9) Why do multiple TCP streams “fix” my throughput?
Plusieurs flux masquent les pertes/queueing/MTU en laissant au moins certains flux progresser pendant que d’autres reculent.
C’est un indice de diagnostic, pas une vraie solution. Réparez les drops, PMTUD et bufferbloat à la place.
10) How do I explain this to management without sounding like I’m making excuses?
Montrez deux graphiques : débit vs utilisation CPU par cœur, et latence ping sous charge. Ajoutez les résultats iperf3 1‑flux vs 4‑flux.
C’est la preuve de l’endroit où se situe le goulot et du changement qui le résoudra.

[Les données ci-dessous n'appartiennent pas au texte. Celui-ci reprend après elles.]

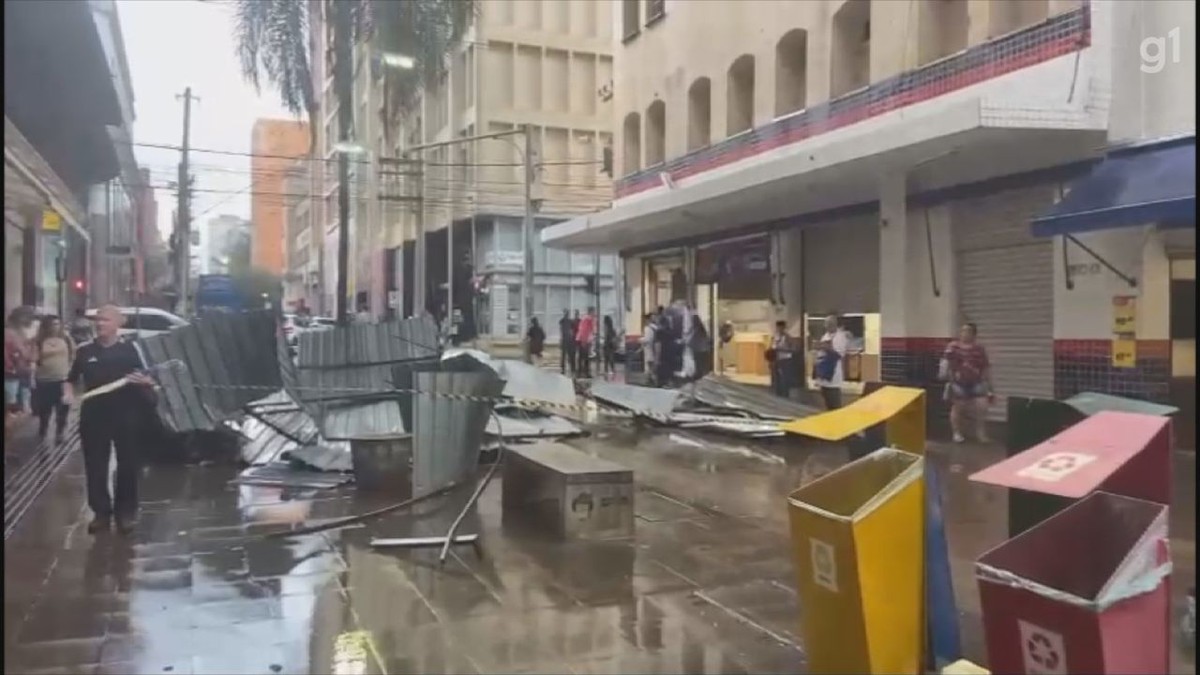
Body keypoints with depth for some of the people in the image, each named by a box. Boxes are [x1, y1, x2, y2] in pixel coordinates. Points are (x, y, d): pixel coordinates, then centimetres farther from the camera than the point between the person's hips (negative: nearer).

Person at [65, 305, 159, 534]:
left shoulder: (129, 350, 1)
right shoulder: (84, 351, 7)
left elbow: (146, 380, 2)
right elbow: (71, 379, 17)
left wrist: (143, 381, -21)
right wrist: (70, 394, -3)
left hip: (125, 415, -2)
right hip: (93, 415, 2)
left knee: (127, 465, 4)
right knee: (95, 465, 5)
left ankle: (125, 511, 16)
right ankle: (101, 511, 16)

Conclusion : prochaines étapes exécutables aujourd’hui
Diagnosez la lenteur VPN comme n’importe quel autre problème de performance en production : mesurez, isolez, puis changez une variable.
Ne commencez pas par des débats de cipher. Commencez par le playbook rapide : iperf3 (1 vs 4 flux), CPU par cœur, tests DF MTU, vérification MSS/ICMP,
et latence‑sous‑charge pour repérer le bufferbloat.
Prochaines étapes pratiques :
- Exécutez iperf3 à travers le VPN dans les deux sens avec 1 et 4 flux ; notez les chiffres.
- Pendant le test, capturez CPU par cœur et distribution des interruptions ; prouvez ou éliminez les limites de calcul des endpoints.
- Mesurez le path MTU réel avec des DF pings ; alignez le MTU du tunnel et appliquez MSS clamping si PMTUD n’est pas fiable.
- Vérifiez les drops et pics de latence sous charge ; corrigez la gestion de file et le shaping au goulot.
- Si vous confirmez une limite du datapath crypto, changez l’architecture (noyau/offload/DCO) ou changez le matériel. Tout le reste, c’est du théâtre.